▶ [TASK REQUIREMENTS]: Please go line by line through the material and copy each one containing the word "assign".

▶ [PROVIDED DATA]:

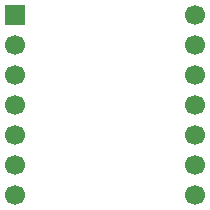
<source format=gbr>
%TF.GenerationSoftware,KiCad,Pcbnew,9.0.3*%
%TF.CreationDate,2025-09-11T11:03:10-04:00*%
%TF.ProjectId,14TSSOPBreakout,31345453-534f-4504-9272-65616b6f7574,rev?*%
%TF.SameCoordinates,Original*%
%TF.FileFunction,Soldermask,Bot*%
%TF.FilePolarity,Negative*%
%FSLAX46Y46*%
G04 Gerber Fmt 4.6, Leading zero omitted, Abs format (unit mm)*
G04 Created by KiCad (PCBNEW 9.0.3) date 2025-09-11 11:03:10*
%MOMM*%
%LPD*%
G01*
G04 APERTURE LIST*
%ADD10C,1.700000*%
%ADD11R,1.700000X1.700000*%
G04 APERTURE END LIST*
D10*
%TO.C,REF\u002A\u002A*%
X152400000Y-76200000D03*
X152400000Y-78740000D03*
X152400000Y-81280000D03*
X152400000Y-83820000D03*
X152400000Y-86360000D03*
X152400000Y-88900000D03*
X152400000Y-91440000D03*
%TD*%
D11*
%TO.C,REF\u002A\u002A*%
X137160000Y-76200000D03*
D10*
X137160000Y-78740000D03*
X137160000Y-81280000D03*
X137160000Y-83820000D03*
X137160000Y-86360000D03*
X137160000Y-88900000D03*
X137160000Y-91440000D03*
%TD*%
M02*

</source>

--

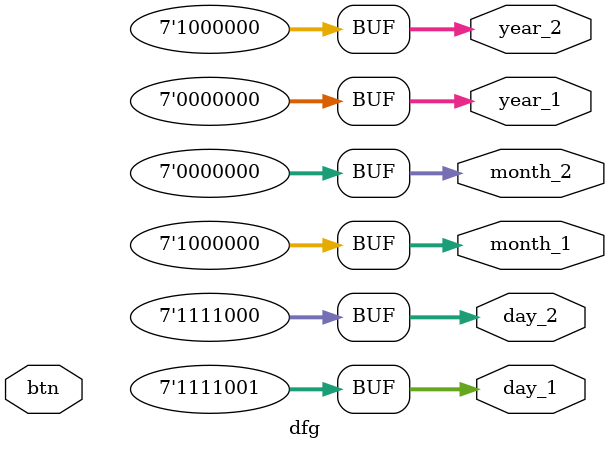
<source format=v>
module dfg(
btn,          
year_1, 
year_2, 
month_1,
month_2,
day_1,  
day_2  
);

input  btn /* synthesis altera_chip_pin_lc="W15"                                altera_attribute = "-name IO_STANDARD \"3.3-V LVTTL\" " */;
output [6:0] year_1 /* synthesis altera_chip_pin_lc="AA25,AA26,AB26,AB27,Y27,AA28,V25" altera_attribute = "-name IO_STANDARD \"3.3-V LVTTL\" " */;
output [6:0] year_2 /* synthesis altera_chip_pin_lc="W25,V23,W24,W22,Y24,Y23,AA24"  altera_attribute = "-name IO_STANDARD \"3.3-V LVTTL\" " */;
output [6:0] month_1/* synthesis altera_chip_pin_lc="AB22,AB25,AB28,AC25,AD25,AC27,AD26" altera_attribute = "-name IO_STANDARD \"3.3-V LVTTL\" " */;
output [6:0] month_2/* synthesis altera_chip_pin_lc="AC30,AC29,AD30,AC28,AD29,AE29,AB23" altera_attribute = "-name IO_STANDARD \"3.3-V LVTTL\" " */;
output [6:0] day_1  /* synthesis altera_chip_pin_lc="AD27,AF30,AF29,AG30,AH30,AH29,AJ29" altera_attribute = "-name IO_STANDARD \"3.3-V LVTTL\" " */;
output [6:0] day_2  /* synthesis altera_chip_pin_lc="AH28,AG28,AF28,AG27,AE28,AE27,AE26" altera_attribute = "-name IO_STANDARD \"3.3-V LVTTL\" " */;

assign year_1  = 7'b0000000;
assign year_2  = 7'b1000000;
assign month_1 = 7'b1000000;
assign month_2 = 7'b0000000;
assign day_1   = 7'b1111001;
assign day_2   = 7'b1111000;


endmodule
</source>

==

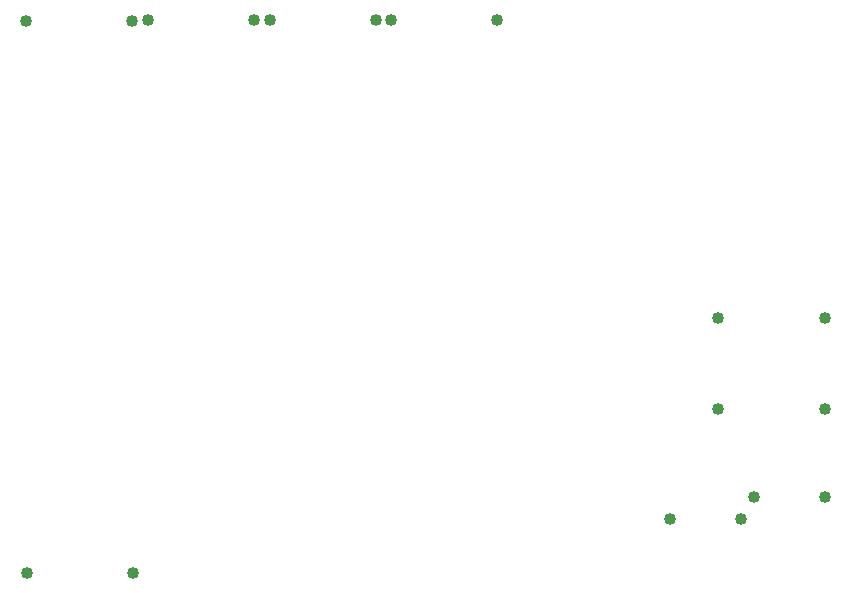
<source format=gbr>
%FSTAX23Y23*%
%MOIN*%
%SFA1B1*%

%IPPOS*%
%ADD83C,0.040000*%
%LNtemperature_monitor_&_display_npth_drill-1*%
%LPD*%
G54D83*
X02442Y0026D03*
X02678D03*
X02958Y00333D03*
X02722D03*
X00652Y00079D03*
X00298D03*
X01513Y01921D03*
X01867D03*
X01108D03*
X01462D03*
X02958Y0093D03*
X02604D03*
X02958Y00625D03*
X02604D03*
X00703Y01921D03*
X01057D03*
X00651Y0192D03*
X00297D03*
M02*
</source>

▶ [SOLUTION FOR THIS EXERCISE]:
assign year_1  = 7'b0000000;
assign year_2  = 7'b1000000;
assign month_1 = 7'b1000000;
assign month_2 = 7'b0000000;
assign day_1   = 7'b1111001;
assign day_2   = 7'b1111000;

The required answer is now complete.